I wiped my clammy forehead against my bent knee. Eavesdroppers got what they deserved, so Sarah Eames would say, and I certainly got mine. I wished I had not learned that Susannah had a secret lover, or that Damon amused himself with a few mistresses, and I allowed myself a watery smile over the notion that the reclusive Roger Penwyth could have any interest in me.

But mostly I wished I had never known that Damon was desperate for money, and that I remained his only hope of getting it.

CHAPTER NINE

 

I pulled myself together and made my way back to the house. Nanny came upon me as I hobbled gingerly through the kitchen, spent by the release of my affinity and burdened with the weight of secrets I was never meant to know.

I needed to sooth my distracted mind, but I knew what to do. I begged from Nanny the use of a spinning wheel.

She giggled at my request, putting a cracked black nail in her mouth. “Eh, miss, I don’t know what mistress will say, me letting a quality lady do such humble work.”

“Oh, spinning is a fine genteel occupation,” I assured her. “My stepmother always approved of it at home, and she is Lady Penwyth’s sister.”

“Genteel, you say?
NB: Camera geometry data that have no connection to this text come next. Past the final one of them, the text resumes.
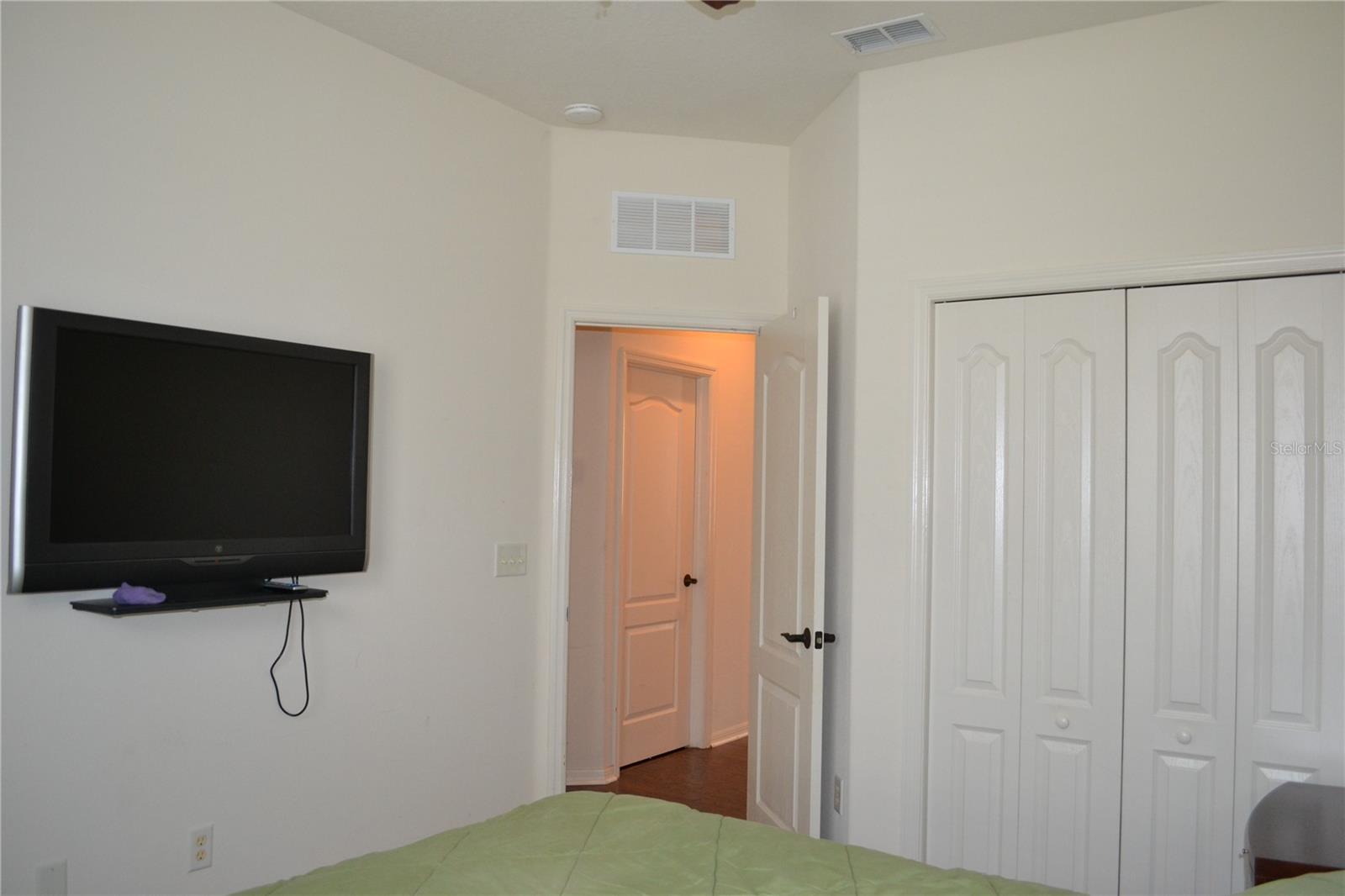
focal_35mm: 27
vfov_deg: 47.9
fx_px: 1008
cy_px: 448
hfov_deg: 67.4
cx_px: 672
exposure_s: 1/60
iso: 1000
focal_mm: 18
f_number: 3.5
Humph, I never feel genteel while I be spinning greasy hanks o’wool. But whatever you say, miss. Oh, did you know that old Tom Pyder come by? He brought ye something.”
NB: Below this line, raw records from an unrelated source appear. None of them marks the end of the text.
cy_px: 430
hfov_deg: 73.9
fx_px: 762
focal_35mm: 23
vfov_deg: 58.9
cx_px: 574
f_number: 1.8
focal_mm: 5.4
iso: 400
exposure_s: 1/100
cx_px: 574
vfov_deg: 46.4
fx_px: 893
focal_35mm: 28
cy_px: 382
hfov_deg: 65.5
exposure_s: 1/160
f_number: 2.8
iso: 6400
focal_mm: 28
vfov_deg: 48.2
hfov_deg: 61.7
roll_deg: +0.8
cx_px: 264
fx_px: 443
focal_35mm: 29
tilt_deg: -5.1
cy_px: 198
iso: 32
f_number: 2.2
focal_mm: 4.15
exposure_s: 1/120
“Something for me? How strange.” I hadn’t seen Tom Pyder since he showed me where the walled garden lay.

Nanny smiled, as secretive as anything Jenny could produce.

“I’ll let ye see it for yourself. It be in the front hall on the inlay cabinet. I’ll bring the spinning wheel into the sunroom, if that be where you’d like it to go, miss?”

“Yes, the light will be better there. You’ve set my curiosity quite on fire, Nanny!”

I limped to the front hall. On the cabinet, as promised, sat a potted plant choked with purple blossoms. The flowers dripped like bells from slim stems, and an exotic, clove-like fragrance filled the hall.

“Oh Tom, you rascal,” I breathed as I gently touched a bloom. A bead of nectar slid down the stamen and onto my finger. Suddenly my skin suffocated with unbearable heat, and my ears filled with the screek of equatorial birds.

I was about to fall into dark mysteries when my fingers brushed a piece of folded paper.

The vision shredded as I came in contact with smooth vellum pressed, the wood pulp told me, in an Amsterdam warehouse. Reluctantly I opened the note.

This plant needs an admirer. It should serve to remind you to keep your feet on the ground.

It was signed with a spiky
RP
.

###

As promised, Nanny brought the spinning wheel to the sunroom where the waning light could best be had. She also fetched a large basket of wool already washed and carded into creamy piles, and ready to be spun into yarn.

I settled next to the well-used wheel, smelling the homely musk of new wool, and felt myself search for, and find, my center. Loading onto the distaff the long-stapled, tough wool of the local sheep--very different from the lustrous, silky wool of the North--I began to spin, putting aside the unpleasant aftertaste that eavesdropping had left in my mouth.